Start of SOURCE DOCUMENT

When you begin your foundational estate planning, you have the option of signing a will, or signing a will and a revocable living trust. This often leads to two common questions:

If I Have A Will, Do I Need a Trust?

Generally speaking, in Arizona, if assets are titled in your name upon your death, those assets cannot be transferred to the people or organizations named in your will without a probate of your estate. Probate is the process of proving to The Superior Court of Arizona that your will is valid. Although the costs of a probate proceeding are sometimes exaggerated, significant paperwork must be filed with the Court and most probates take at least 4 to 6 months to complete.

Fortunately, certain assets, such as life insurance policies or retirement plans with a named beneficiary, property held in joint tenancy or as community property with right of survivorship or property titled in the name of a revocable living trust, are not subject to probate upon your death. For this reason, many Arizonans have elected to form a revocable living trust and transfer assets such as their house, bank accounts and brokerage accounts to their trust. This minimizes (if not eliminates) the need for probate.

If I Have a Trust, Do I Need a Will?

There are at least three reasons you need a will, even if you have already established a trust.

End of SOURCE DOCUMENT
Start of DATA BLOCK

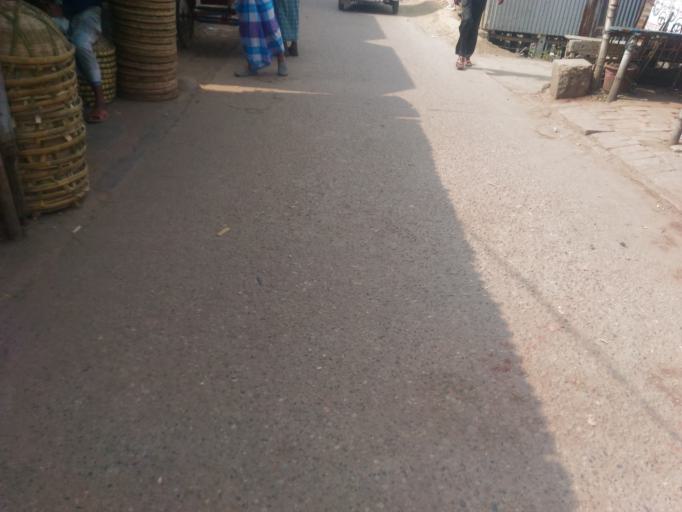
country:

End of DATA BLOCK

## WHAT YOU WILL DO
- 1) According to the passage on wills and trusts, how long do most probates in Arizona take to complete?
- 2) Please copy the stretch of the passage on wills and trusts from "Fortunately, certain assets, such" through "established a trust." word for word.
- 3) Continue the passage on wills and trusts, picking up after its last sentence.

## ANSWER SET
- 1) At least 4 to 6 months.

- 2)
Fortunately, certain assets, such as life insurance policies or retirement plans with a named beneficiary, property held in joint tenancy or as community property with right of survivorship or property titled in the name of a revocable living trust, are not subject to probate upon your death. For this reason, many Arizonans have elected to form a revocable living trust and transfer assets such as their house, bank accounts and brokerage accounts to their trust. This minimizes (if not eliminates) the need for probate.

If I Have a Trust, Do I Need a Will?

There are at least three reasons you need a will, even if you have already established a trust.

- 3)
1. Your will is the legal document that nominates your Personal Representative. A Personal Representative (referred to in other states as an "executor") is a fiduciary you select to handle certain administrative tasks in your estate, such as handling creditor claims or filing your final income tax returns.

2. If you have minor children, your will nominates a guardian and conservator for your minor children.

3. If you have a revocable living trust, your will should direct your Personal Representative to pay to your trust any property titled in your name. This is called a "pour-over will" and it ensures that such property will be distributed to the beneficiaries you have named in your trust.

You may make a will, or you may make a will and a revocable living trust, but you should not make a revocable living trust without a will.

To get started on your foundational estate planning documents, contact Grant N. McKeehan, PLC.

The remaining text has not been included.